▶ _EXERCISE OBJECTIVE_
Transcribe all of the data exactly. Omit the pictures.

▶ _INPUT MATERIAL_

----

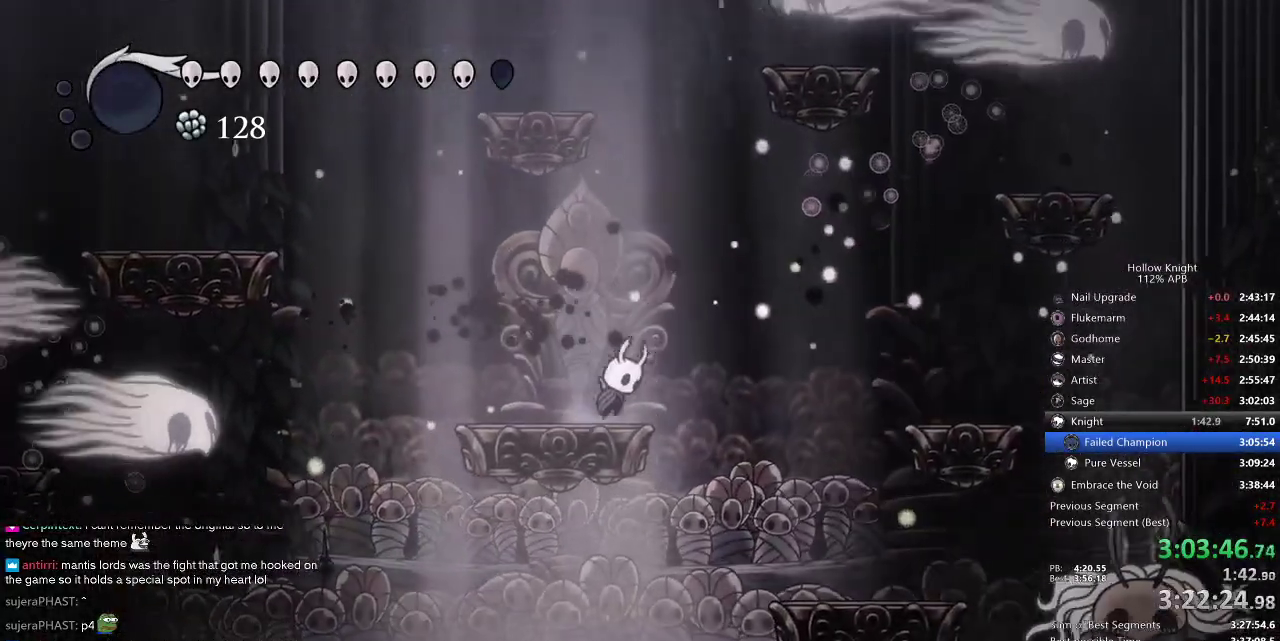
{"keys": ["nail", "right"], "events": [[34, "jump", "down"], [117, "jump", "up"], [250, "right", "up"], [350, "right", "down"]]}
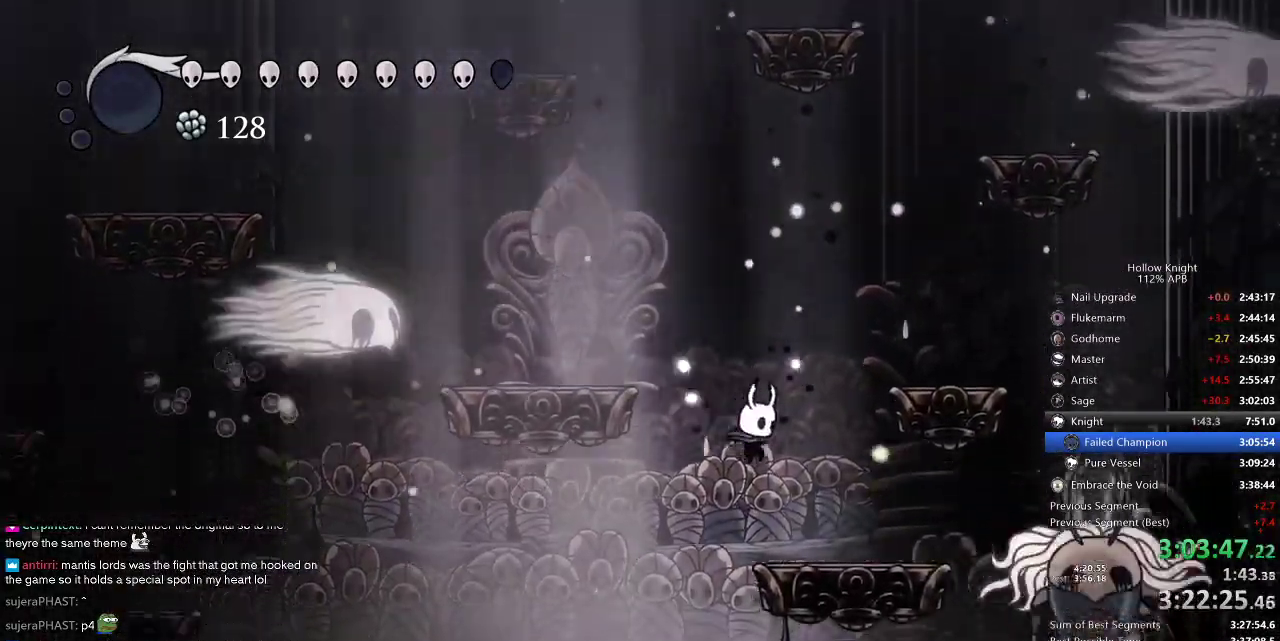
{"keys": ["nail"], "events": [[217, "nail", "up"], [400, "nail", "down"], [500, "right", "up"]]}
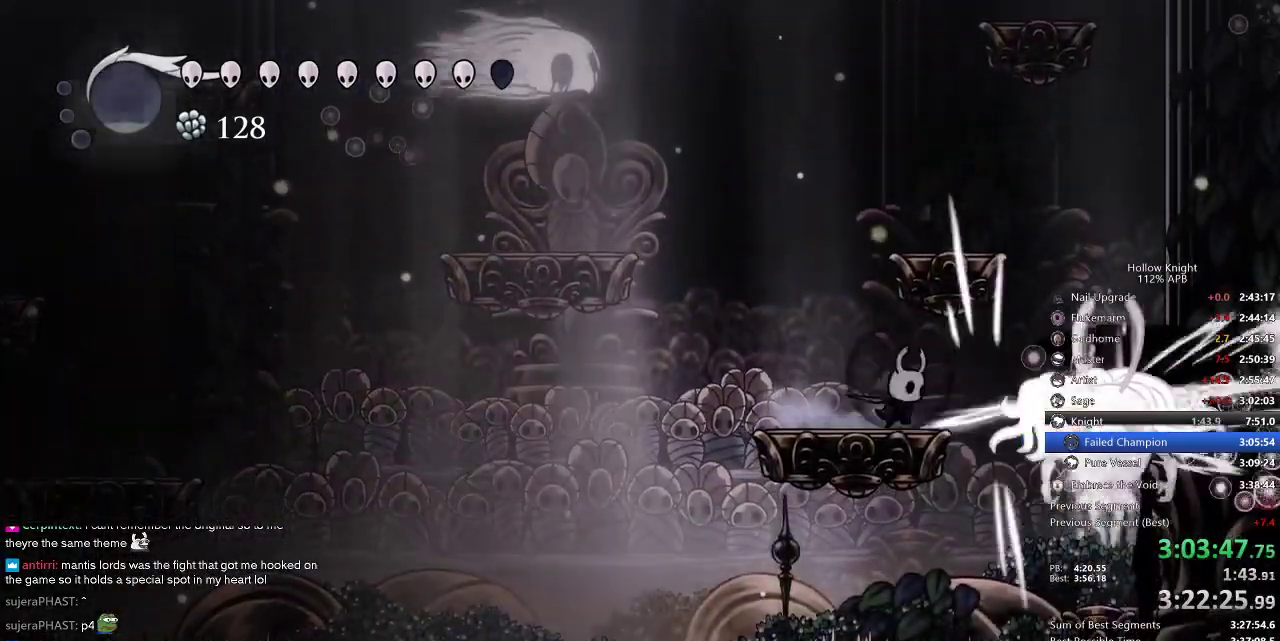
{"keys": [], "events": [[50, "nail", "up"], [100, "right", "down"], [234, "nail", "down"], [284, "right", "up"], [334, "left", "down"], [334, "nail", "up"], [434, "left", "up"]]}
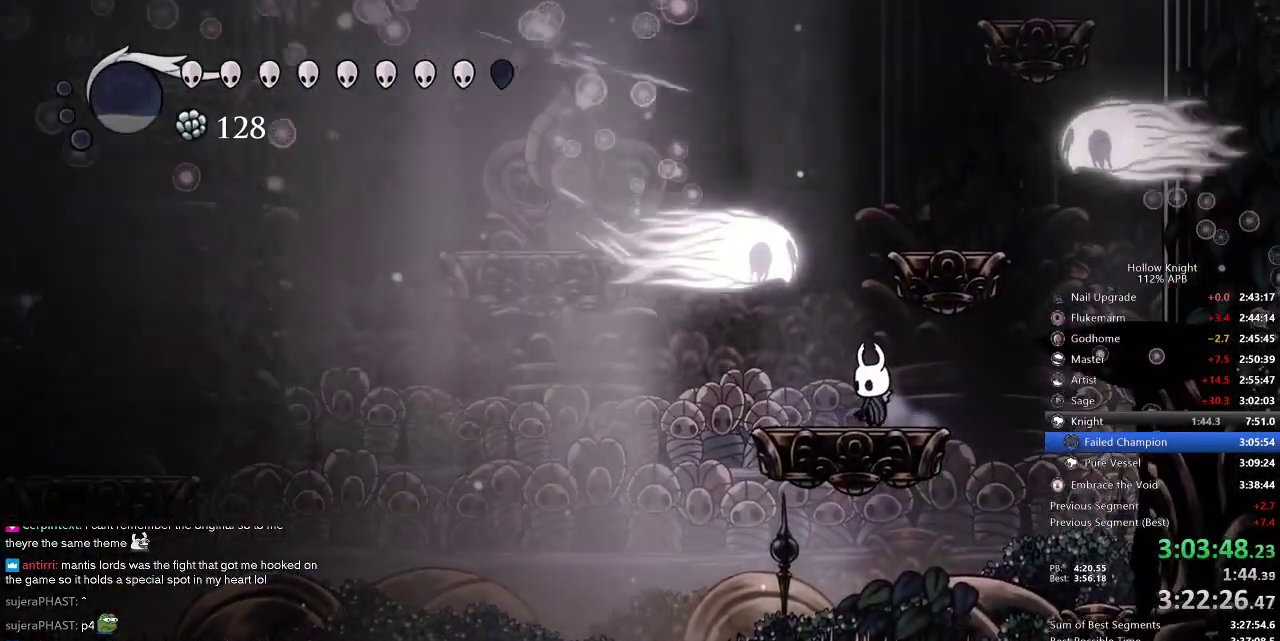
{"keys": ["jump", "left"], "events": [[134, "left", "down"], [350, "jump", "down"]]}
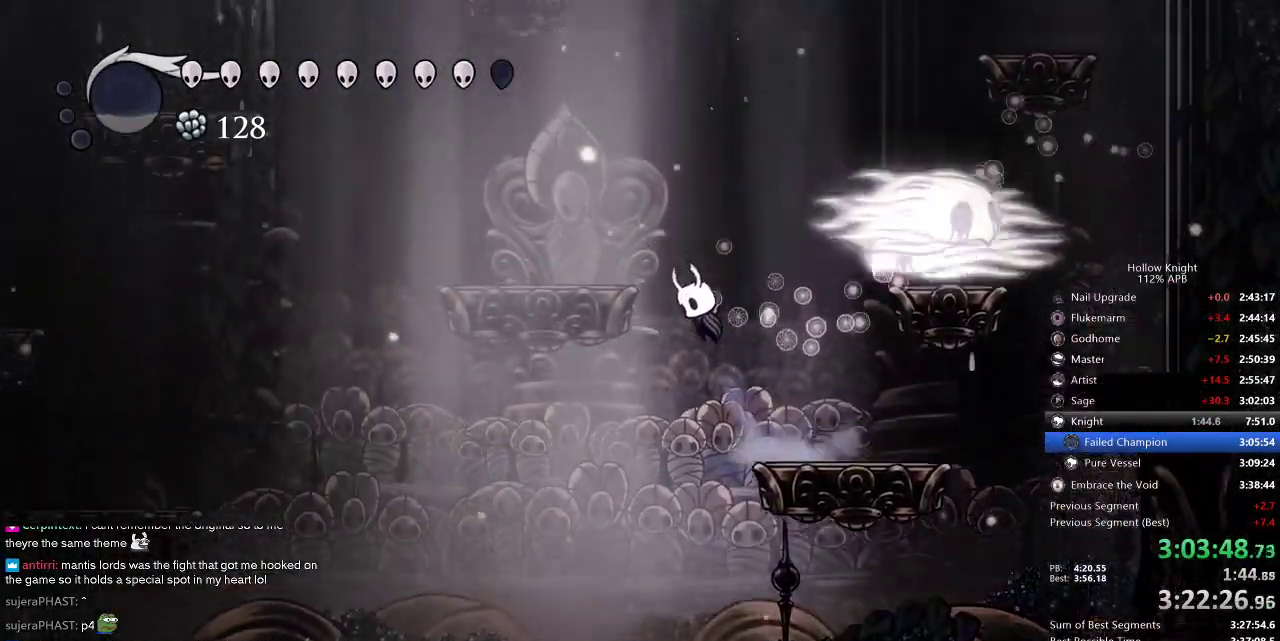
{"keys": ["left"], "events": [[50, "left", "up"], [100, "jump", "up"], [134, "jump", "down"], [134, "left", "down"], [417, "jump", "up"]]}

----

▶ _REPLY_
{"keys": ["nail", "right"], "events": [[34, "jump", "down"], [117, "jump", "up"], [250, "right", "up"], [350, "right", "down"]]}
{"keys": ["nail"], "events": [[217, "nail", "up"], [400, "nail", "down"], [500, "right", "up"]]}
{"keys": [], "events": [[50, "nail", "up"], [100, "right", "down"], [234, "nail", "down"], [284, "right", "up"], [334, "left", "down"], [334, "nail", "up"], [434, "left", "up"]]}
{"keys": ["jump", "left"], "events": [[134, "left", "down"], [350, "jump", "down"]]}
{"keys": ["left"], "events": [[50, "left", "up"], [100, "jump", "up"], [134, "jump", "down"], [134, "left", "down"], [417, "jump", "up"]]}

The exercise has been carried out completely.